Note that the invited jury members included: Architects Xavier de Geyter and Nasrine Seraji.

To see the OMA project go to:

15 April 2010

Manfred Grohmenn's Calculated Eccentricity

"Style is just the outside of content"
Jean-Luc Godard

Last month I was driving through the Canton of Vaud, where Godard has lived for years in relative isolation, returning from a visit to the Rolex Center in Lausanne. This is the latest building by SANAA to be completed this year, part of the expansive university campus of EPFL that fronts Lac Geneva. All said, it's a great building. Style is the main theme, however, and it is worth pretty much every penny of it. The content, as Godard referred to, is not in the architecture per se, but in the users, the mobile devices and the relaxed way the EFPL students have appropriated the building, working in groups, lounging on the sloped floors or alone at a white-on-white Eamesesque round table with an Artemide lamp.
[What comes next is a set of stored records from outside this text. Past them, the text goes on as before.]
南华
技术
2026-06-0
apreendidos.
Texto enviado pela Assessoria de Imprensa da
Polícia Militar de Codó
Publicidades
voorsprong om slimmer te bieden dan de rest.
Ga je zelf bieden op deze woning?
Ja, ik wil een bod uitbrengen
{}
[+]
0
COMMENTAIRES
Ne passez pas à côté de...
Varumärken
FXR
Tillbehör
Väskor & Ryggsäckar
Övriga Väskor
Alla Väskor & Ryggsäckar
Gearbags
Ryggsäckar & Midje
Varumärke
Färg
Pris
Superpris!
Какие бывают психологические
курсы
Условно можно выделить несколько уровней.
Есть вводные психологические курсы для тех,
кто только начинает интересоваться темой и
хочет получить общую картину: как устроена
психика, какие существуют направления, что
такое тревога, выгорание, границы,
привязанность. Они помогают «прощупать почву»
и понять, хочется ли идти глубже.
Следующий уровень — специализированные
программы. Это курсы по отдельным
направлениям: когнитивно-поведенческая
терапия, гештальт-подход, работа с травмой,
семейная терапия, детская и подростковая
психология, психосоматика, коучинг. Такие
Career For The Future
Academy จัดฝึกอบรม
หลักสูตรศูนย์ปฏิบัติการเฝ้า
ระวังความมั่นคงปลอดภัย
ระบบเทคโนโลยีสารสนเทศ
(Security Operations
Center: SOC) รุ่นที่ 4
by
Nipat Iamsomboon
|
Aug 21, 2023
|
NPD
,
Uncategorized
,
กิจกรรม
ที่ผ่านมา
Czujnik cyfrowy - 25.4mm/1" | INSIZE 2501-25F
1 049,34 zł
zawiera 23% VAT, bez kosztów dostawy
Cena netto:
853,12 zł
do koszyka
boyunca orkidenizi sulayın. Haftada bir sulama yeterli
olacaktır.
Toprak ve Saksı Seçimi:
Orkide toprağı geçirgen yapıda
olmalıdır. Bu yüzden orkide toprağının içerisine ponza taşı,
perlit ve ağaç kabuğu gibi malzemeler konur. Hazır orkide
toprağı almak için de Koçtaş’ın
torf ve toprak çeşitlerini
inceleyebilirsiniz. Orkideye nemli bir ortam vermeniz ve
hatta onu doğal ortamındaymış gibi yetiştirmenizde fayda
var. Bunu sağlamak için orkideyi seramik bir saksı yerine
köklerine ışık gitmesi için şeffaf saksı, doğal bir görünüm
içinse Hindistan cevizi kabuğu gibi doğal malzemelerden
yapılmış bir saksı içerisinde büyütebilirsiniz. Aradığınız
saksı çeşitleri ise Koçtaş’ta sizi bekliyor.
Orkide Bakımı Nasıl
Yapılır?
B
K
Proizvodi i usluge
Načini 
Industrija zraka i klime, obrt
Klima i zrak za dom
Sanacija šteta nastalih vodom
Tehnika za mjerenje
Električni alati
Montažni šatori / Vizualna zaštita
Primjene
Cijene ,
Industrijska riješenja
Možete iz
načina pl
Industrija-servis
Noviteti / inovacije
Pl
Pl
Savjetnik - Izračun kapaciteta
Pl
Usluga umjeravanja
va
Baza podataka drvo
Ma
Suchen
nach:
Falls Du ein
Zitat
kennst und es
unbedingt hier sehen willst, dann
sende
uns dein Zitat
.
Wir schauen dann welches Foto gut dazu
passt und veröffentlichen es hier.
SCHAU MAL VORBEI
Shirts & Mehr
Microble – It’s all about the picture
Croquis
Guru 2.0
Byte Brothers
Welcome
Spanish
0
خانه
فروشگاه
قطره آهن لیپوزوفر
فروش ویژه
I did write lamp. One of the key beauty moments of the project other then the steep undulating floor plane that will soon be on the cover of most design mags once the project is fully complete, is the lack of any light fixture in the ceiling. All lighting is either from single desk lamps placed randomly on tables or rare up-light fixtures - huge "light cans" in fact - on the slender steel columns that are equally randomly placed throughout the building. The ceiling can then appear as a calm, uncluttered surface that follows in parallel with the slopping floors.

In terms of style, then, it is found in the project's overall fluid and randomness of form (this does not go unappreciated to most visitors: the project has become a place to visit on weekends by young families, retirees on an outing and some star-struck architects literally frozen in place as they contemplate what they never thought would be possible to build - an image of an idealized future - that every paragraph in the Swiss building code would rule-out); randomness found equally in terms of the structural design of the large spanning undulating concrete slab touching the ground at odd locations, as well as with the steel columns that support the roof above.

This overall freeform appearance - the stylistic randomness - clearly was less difficult to conceive formally, as to build. This is the work of Manfred Grohmenn, the structural engineer, who is largely quoted on the design theory of the project in the local Lausanne press. He would probably cringe at the concept of randomness in a colloquial sense, but in fact this is the greatest per formative challenge (or fun, at the expense of the project) offered to structural engineers today: optimizing slenderness, stress and strain (all measures of structural performance-based loading calculations, their alignments or lack of, or their susceptibility to buckling) in asymmetrical architectural designs.

Manfred's response to this challenge is what makes the supporting form seem effortless. There are few lateral braces in the project, huge in fact, that catches one’s eye every so often, and clearly says that this eccentric design, was a difficult exercise in eccentricity of structural loading. It appears that no vertical weight, is positioned to pass vertically to the ground, but has to be taken up off-center by the "floating" concrete floor of the building. This introduces a rotation that would normally pull the roof over to one side - an eccentricity (a structural engineering term) that is quite literal in this project - as all of the walls in the project are in glass offering no bracing and there are few if any cores to stabilize the building as would be the case in a typical building type.

The apparent effortlessness of the project, the ease with which it appears to float and land simply on various curved edges of the elliptical openings that define the interior spaces (and roofscape, if ever seen from above), is the hard work of German engineers Bollinger + Grohmenn, working in tandem with the local contractors. They have given style to the outside of SANAA's Rolex Center - in the best sense of the term - leaving the content and the choreography of uses to the students within. Let's hope that the soon to read blogs and articles on the project give equal weight to both qualities of this striking project by our friends in Tokyo.